GIVEN DATA:
........

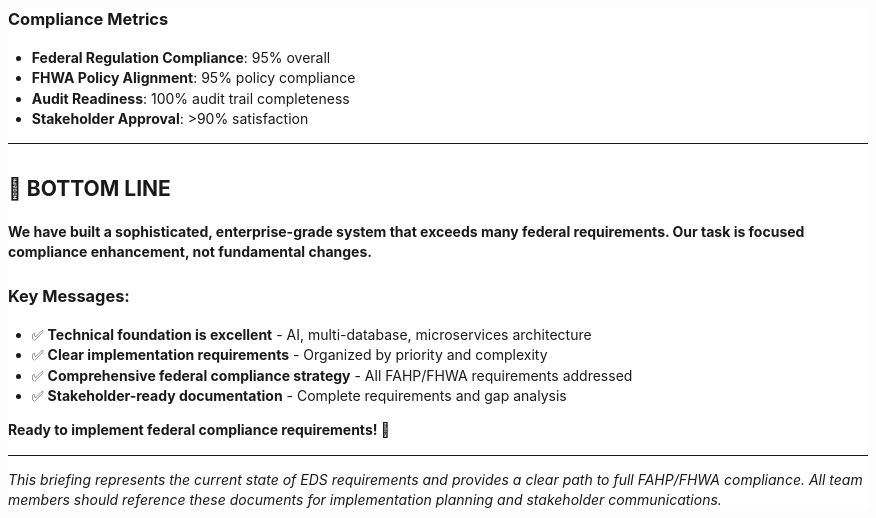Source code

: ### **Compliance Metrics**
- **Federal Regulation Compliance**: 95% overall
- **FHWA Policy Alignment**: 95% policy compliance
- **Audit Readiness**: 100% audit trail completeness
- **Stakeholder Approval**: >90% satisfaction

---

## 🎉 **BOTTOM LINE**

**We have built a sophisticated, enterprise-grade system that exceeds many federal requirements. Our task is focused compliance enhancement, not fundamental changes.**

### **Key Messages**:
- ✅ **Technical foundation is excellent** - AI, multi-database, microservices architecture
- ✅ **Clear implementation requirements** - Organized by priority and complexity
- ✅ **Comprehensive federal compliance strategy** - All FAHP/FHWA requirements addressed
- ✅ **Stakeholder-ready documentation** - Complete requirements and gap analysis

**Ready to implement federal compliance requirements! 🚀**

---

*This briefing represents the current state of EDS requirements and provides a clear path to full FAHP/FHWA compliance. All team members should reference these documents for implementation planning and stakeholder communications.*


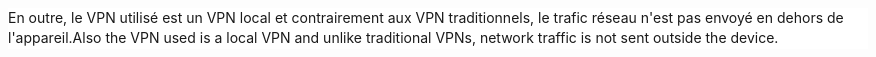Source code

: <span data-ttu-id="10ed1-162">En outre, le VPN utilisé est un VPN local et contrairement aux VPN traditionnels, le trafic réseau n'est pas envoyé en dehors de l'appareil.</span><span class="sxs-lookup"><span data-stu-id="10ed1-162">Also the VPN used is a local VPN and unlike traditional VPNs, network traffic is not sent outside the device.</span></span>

........

REQUIRED ACTION: Put every line of the source text in all the records into a JSON list of strings, one string per line, omitting blank lines and leaving the pictures out.

EXERCISE SOLUTION:
[
  "Source code",
  ": ### **Compliance Metrics**",
  "- **Federal Regulation Compliance**: 95% overall",
  "- **FHWA Policy Alignment**: 95% policy compliance",
  "- **Audit Readiness**: 100% audit trail completeness",
  "- **Stakeholder Approval**: >90% satisfaction",
  "---",
  "## 🎉 **BOTTOM LINE**",
  "**We have built a sophisticated, enterprise-grade system that exceeds many federal requirements. Our task is focused compliance enhancement, not fundamental changes.**",
  "### **Key Messages**:",
  "- ✅ **Technical foundation is excellent** - AI, multi-database, microservices architecture",
  "- ✅ **Clear implementation requirements** - Organized by priority and complexity",
  "- ✅ **Comprehensive federal compliance strategy** - All FAHP/FHWA requirements addressed",
  "- ✅ **Stakeholder-ready documentation** - Complete requirements and gap analysis",
  "**Ready to implement federal compliance requirements! 🚀**",
  "---",
  "*This briefing represents the current state of EDS requirements and provides a clear path to full FAHP/FHWA compliance. All team members should reference these documents for implementation planning and stakeholder communications.*",
  "Source code",
  ": <span data-ttu-id=\"10ed1-162\">En outre, le VPN utilisé est un VPN local et contrairement aux VPN traditionnels, le trafic réseau n'est pas envoyé en dehors de l'appareil.</span><span class=\"sxs-lookup\"><span data-stu-id=\"10ed1-162\">Also the VPN used is a local VPN and unlike traditional VPNs, network traffic is not sent outside the device.</span></span>"
]